The U.S. has officially recognized the Chinese government’s oppression of the Xinjiang minority as a violation of the international law crime of “genocide,” but there are dissenting voices in Japan, with the Mainichi Shimbun reporting today that a Foreign Ministry official told a meeting of the ruling Liberal Democratic Party’s Foreign Ministry Council that “Japan does not consider it genocide. “Some LDP lawmakers have accused Japan of being too soft, and the Internet is abuzz with calls for The Japanese government to toughen up.
The newspaper reported that the former U.S. Secretary of State Pompeo grabbed the day before the graduation of the Trump administration on the 19th of this month, announced that the U.S. State Department found that China still carries out “genocide” against ethnic minorities such as the Uyghurs in Xinjiang.

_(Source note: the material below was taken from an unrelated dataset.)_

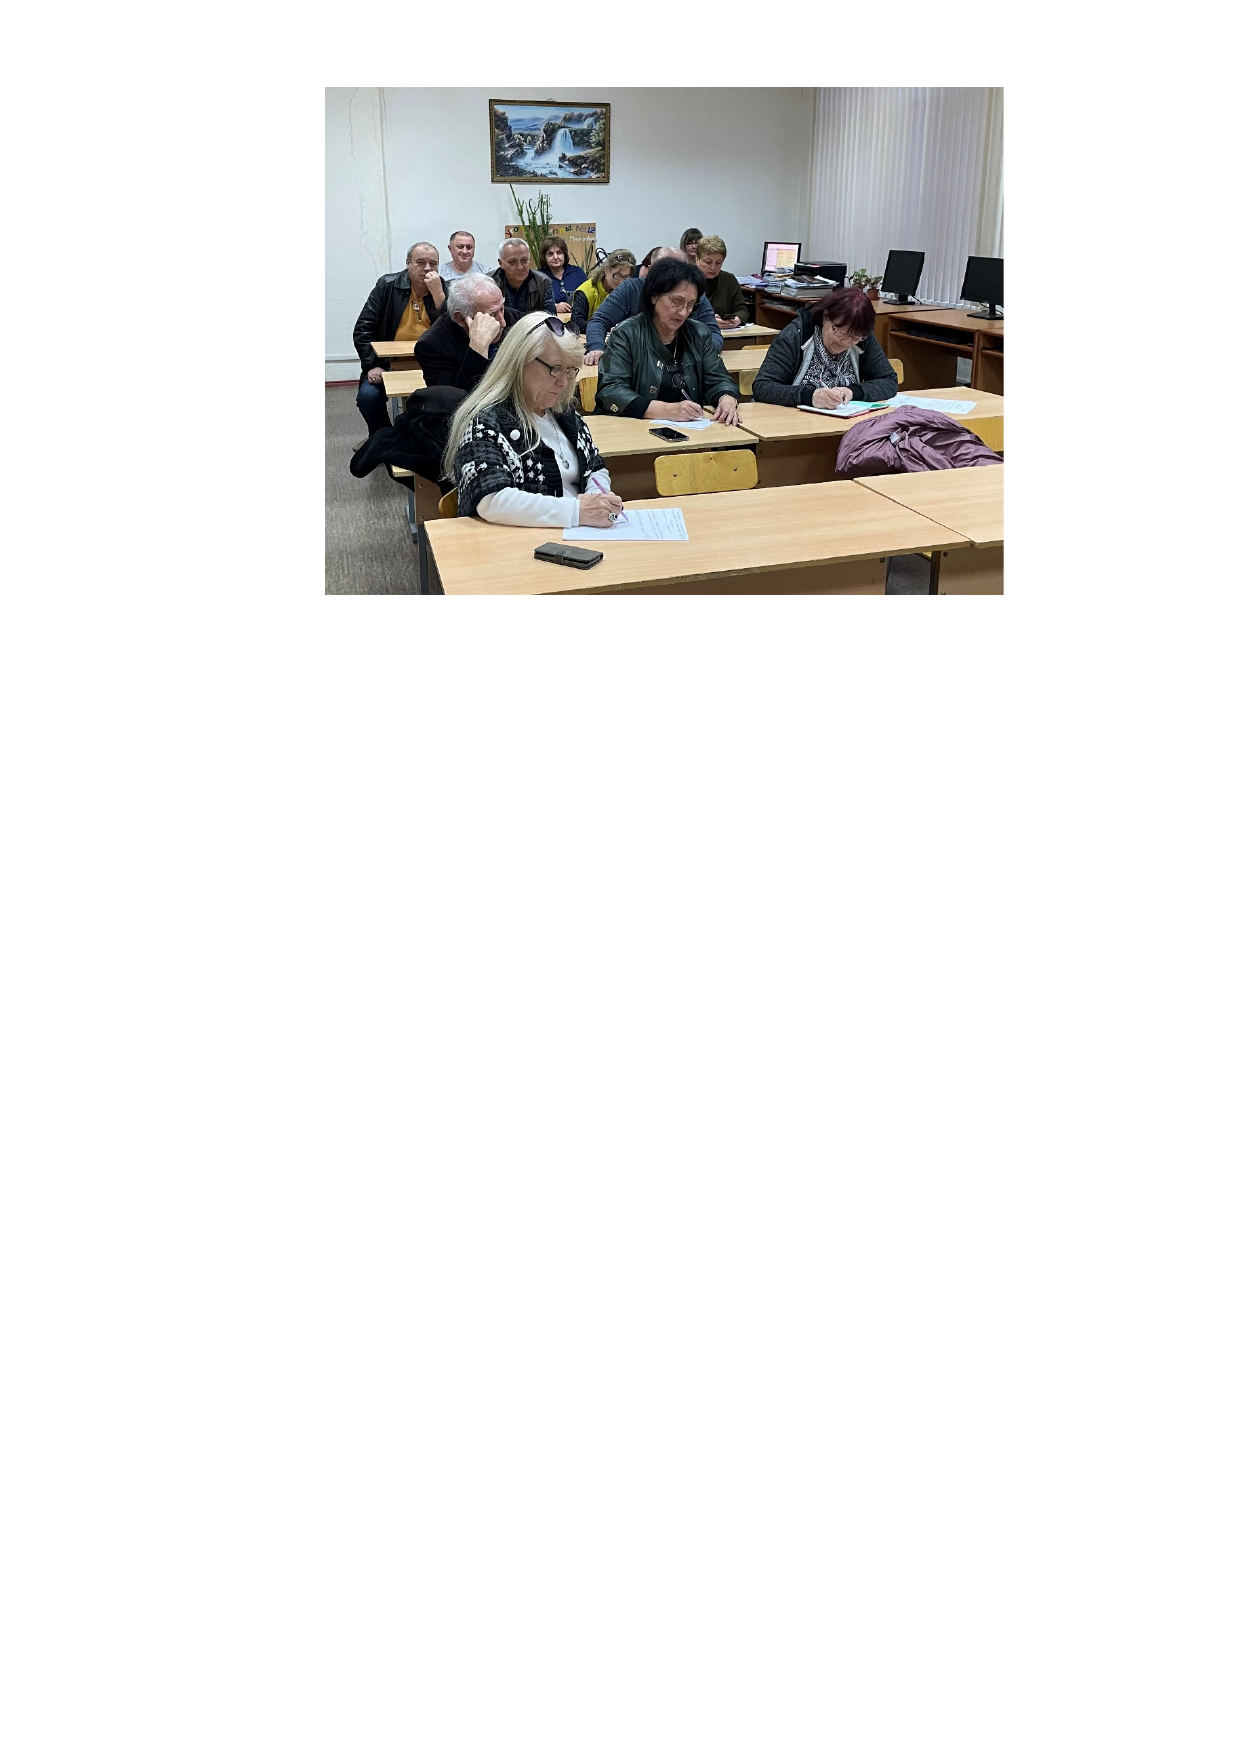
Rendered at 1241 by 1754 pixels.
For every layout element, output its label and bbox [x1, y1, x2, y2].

picture [325, 87, 1004, 595]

The Biden administration’s new Secretary of State Blinken also agreed with this view, and the Japanese government spokesman, Chief Cabinet Secretary Kato Katsushin, only “will continue to pay attention to this human rights situation” at a public press conference, without clearly expressing Japan’s attitude.

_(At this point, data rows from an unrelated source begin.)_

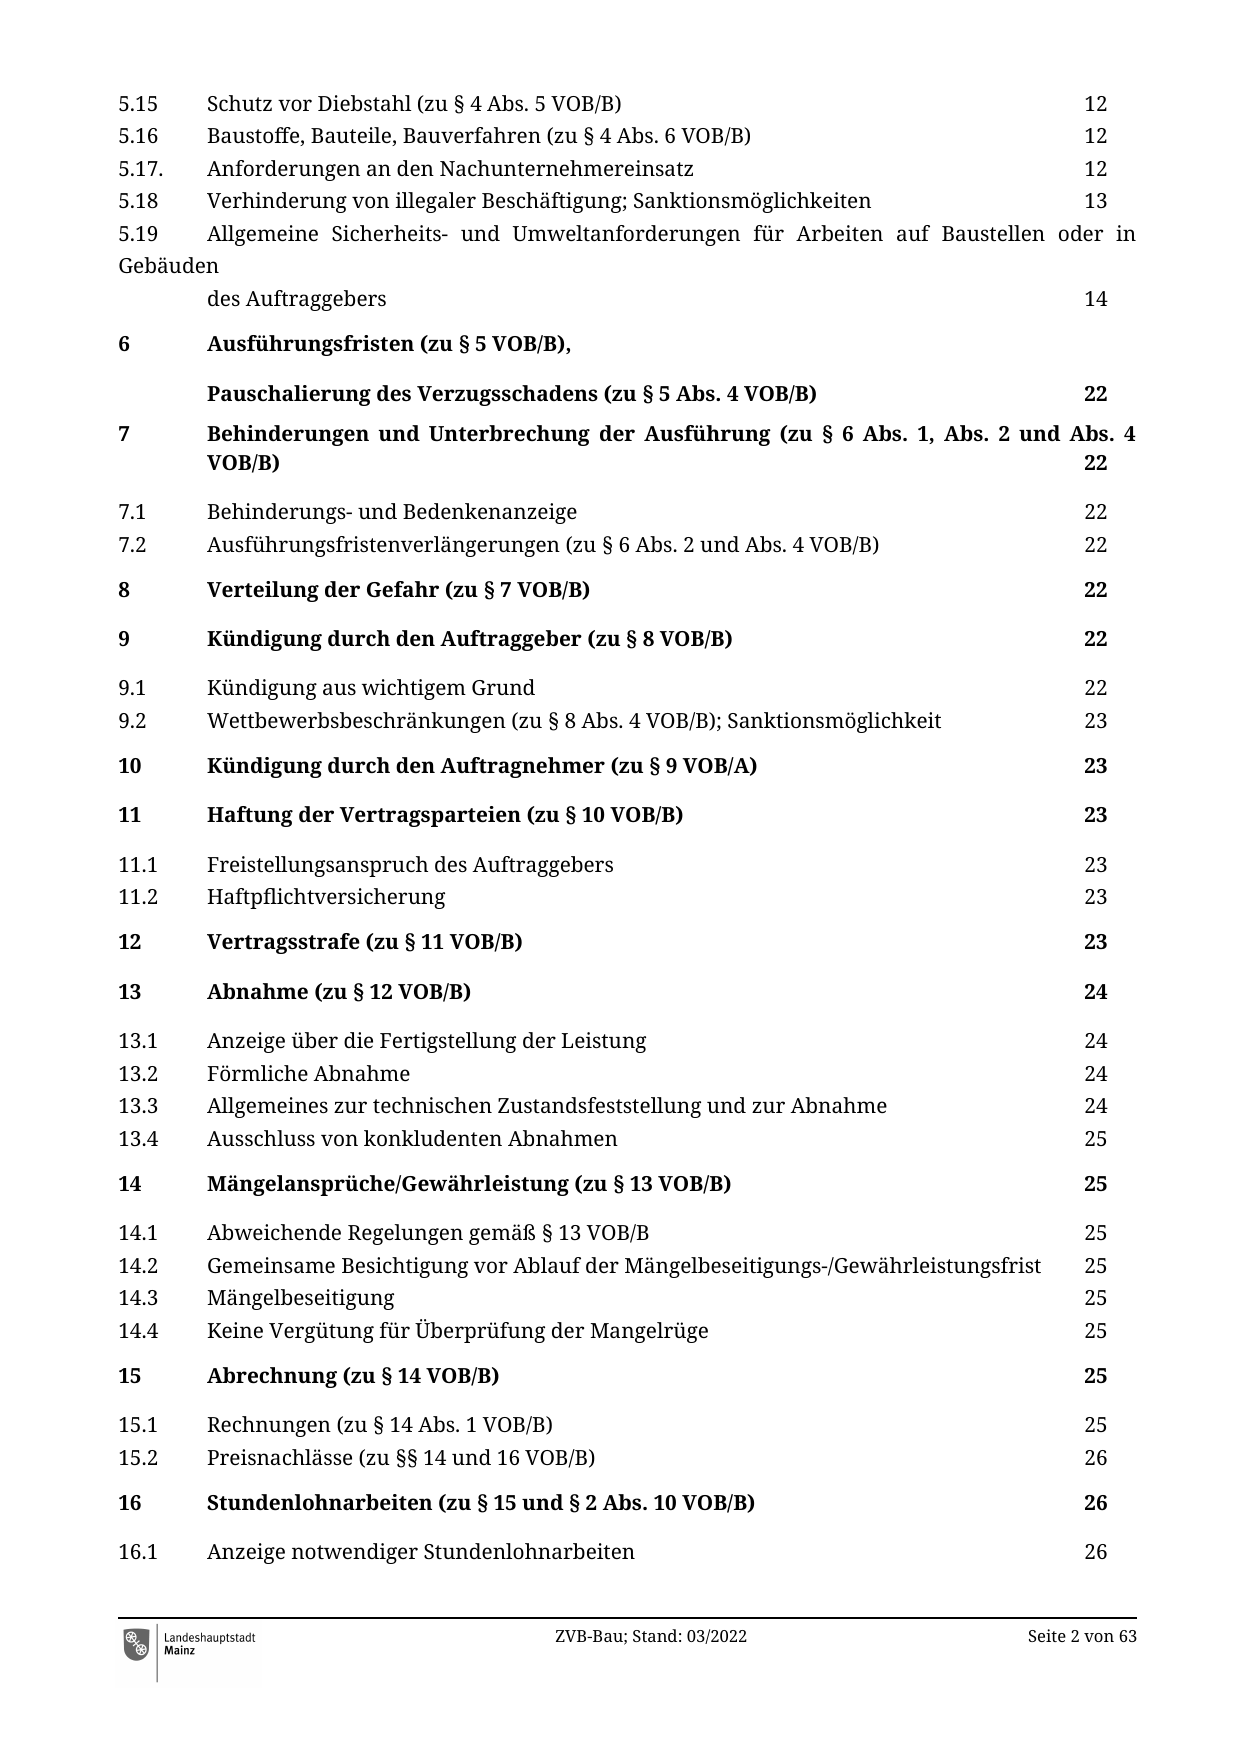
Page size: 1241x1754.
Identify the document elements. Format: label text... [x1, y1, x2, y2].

text 15 Abrechnung (zu § 14 VOB/B) 25 [118, 1361, 1137, 1389]
text 5.17. Anforderungen an den Nachunternehmereinsatz 12 [118, 154, 1137, 182]
text 9 Kündigung durch den Auftraggeber (zu § 8 VOB/B) 22 [118, 624, 1137, 653]
text 13.2 Förmliche Abnahme 24 [118, 1059, 1137, 1087]
text 5.19 Allgemeine Sicherheits- und Umweltanforderungen für Arbeiten auf Baustellen oder in Gebäuden [118, 219, 1137, 280]
text 11.1 Freistellungsanspruch des Auftraggebers 23 [118, 850, 1137, 878]
text 9.2 Wettbewerbsbeschränkungen (zu § 8 Abs. 4 VOB/B); Sanktionsmöglichkeit 23 [118, 706, 1137, 734]
text 14.1 Abweichende Regelungen gemäß § 13 VOB/B 25 [118, 1218, 1137, 1247]
text 15.1 Rechnungen (zu § 14 Abs. 1 VOB/B) 25 [118, 1410, 1137, 1439]
text 5.18 Verhinderung von illegaler Beschäftigung; Sanktionsmöglichkeiten 13 [118, 186, 1137, 215]
text 13.1 Anzeige über die Fertigstellung der Leistung 24 [118, 1026, 1137, 1054]
text Pauschalierung des Verzugsschadens (zu § 5 Abs. 4 VOB/B) 22 [118, 379, 1137, 407]
text 13 Abnahme (zu § 12 VOB/B) 24 [118, 977, 1137, 1005]
text 8 Verteilung der Gefahr (zu § 7 VOB/B) 22 [118, 575, 1137, 603]
text 7.1 Behinderungs- und Bedenkenanzeige 22 [118, 497, 1137, 526]
text 6 Ausführungsfristen (zu § 5 VOB/B), [118, 329, 1137, 358]
text 16 Stundenlohnarbeiten (zu § 15 und § 2 Abs. 10 VOB/B) 26 [118, 1488, 1137, 1517]
text 15.2 Preisnachlässe (zu §§ 14 und 16 VOB/B) 26 [118, 1443, 1137, 1471]
text 7 Behinderungen und Unterbrechung der Ausführung (zu § 6 Abs. 1, Abs. 2 und Abs. 4 VOB/B) 22 [118, 419, 1137, 476]
text 14.4 Keine Vergütung für Überprüfung der Mangelrüge 25 [118, 1316, 1137, 1344]
text 11.2 Haftpflichtversicherung 23 [118, 882, 1137, 911]
text 13.3 Allgemeines zur technischen Zustandsfeststellung und zur Abnahme 24 [118, 1091, 1137, 1120]
text 5.16 Baustoffe, Bauteile, Bauverfahren (zu § 4 Abs. 6 VOB/B) 12 [118, 121, 1137, 150]
text 5.15 Schutz vor Diebstahl (zu § 4 Abs. 5 VOB/B) 12 [118, 89, 1137, 117]
picture [114, 1618, 263, 1688]
text 9.1 Kündigung aus wichtigem Grund 22 [118, 673, 1137, 702]
text des Auftraggebers 14 [118, 284, 1137, 313]
text 14.2 Gemeinsame Besichtigung vor Ablauf der Mängelbeseitigungs-/Gewährleistungsfrist 25 [118, 1251, 1137, 1279]
text 14.3 Mängelbeseitigung 25 [118, 1283, 1137, 1312]
text 11 Haftung der Vertragsparteien (zu § 10 VOB/B) 23 [118, 801, 1137, 829]
text 16.1 Anzeige notwendiger Stundenlohnarbeiten 26 [118, 1537, 1137, 1566]
text 13.4 Ausschluss von konkludenten Abnahmen 25 [118, 1124, 1137, 1152]
text 7.2 Ausführungsfristenverlängerungen (zu § 6 Abs. 2 und Abs. 4 VOB/B) 22 [118, 530, 1137, 558]
text 10 Kündigung durch den Auftragnehmer (zu § 9 VOB/A) 23 [118, 751, 1137, 780]
text 14 Mängelansprüche/Gewährleistung (zu § 13 VOB/B) 25 [118, 1169, 1137, 1197]
text 12 Vertragsstrafe (zu § 11 VOB/B) 23 [118, 927, 1137, 956]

However, in the meeting of the Foreign Ministry held by the LDP, the official in charge of the Ministry of Foreign Affairs, who was invited to the meeting, said that Japan does not consider it as genocide, and in response to the criticism of Japan’s weak attitude by the LDP lawmakers, the report pointed out that the Ministry of Foreign Affairs explained that this cannot be used to criticize the Japanese for having a negative attitude towards human rights issues, and that Japan will cooperate with the relevant countries in response.

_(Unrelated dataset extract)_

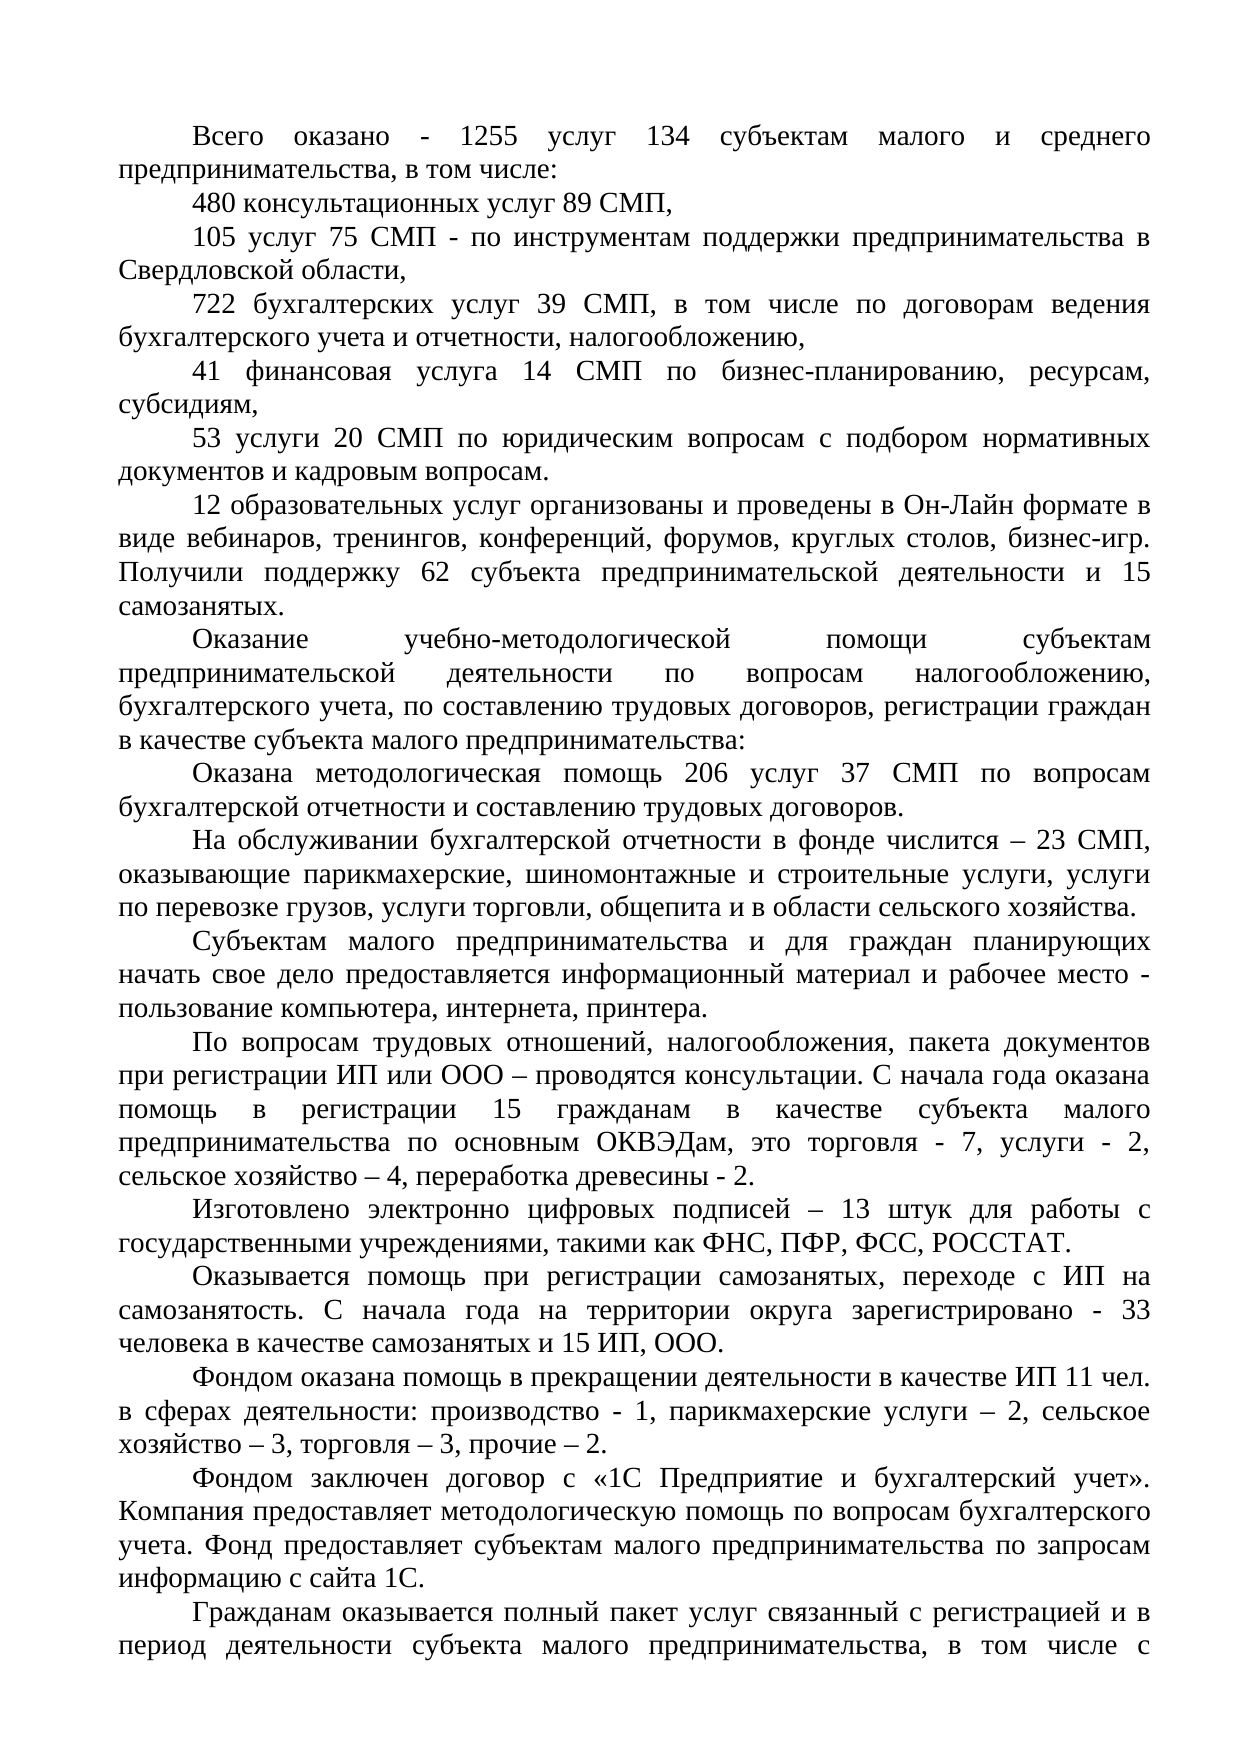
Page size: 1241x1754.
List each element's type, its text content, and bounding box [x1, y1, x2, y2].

The report also pointed out that, considering the economic relationship between Japan and China, the Japanese government avoids publicly criticizing China’s human rights issues, but if the Biden Administration will continue to adopt a tough attitude toward China, the pace between Japan and the United States may be different. Speaking to the media after the meeting, Rep. Masahisa Sato, head of the LDP’s Foreign Affairs Department, said that while the economy is important, human rights is a major theme and Japan must be involved in changing China’s oppressive human rights practices.
The news also caused an uproar among netizens today, with many of them lamenting the pro-China faction in the government and asking the LDP not to underestimate the public opinion that more than 90% of the Japanese people hate China.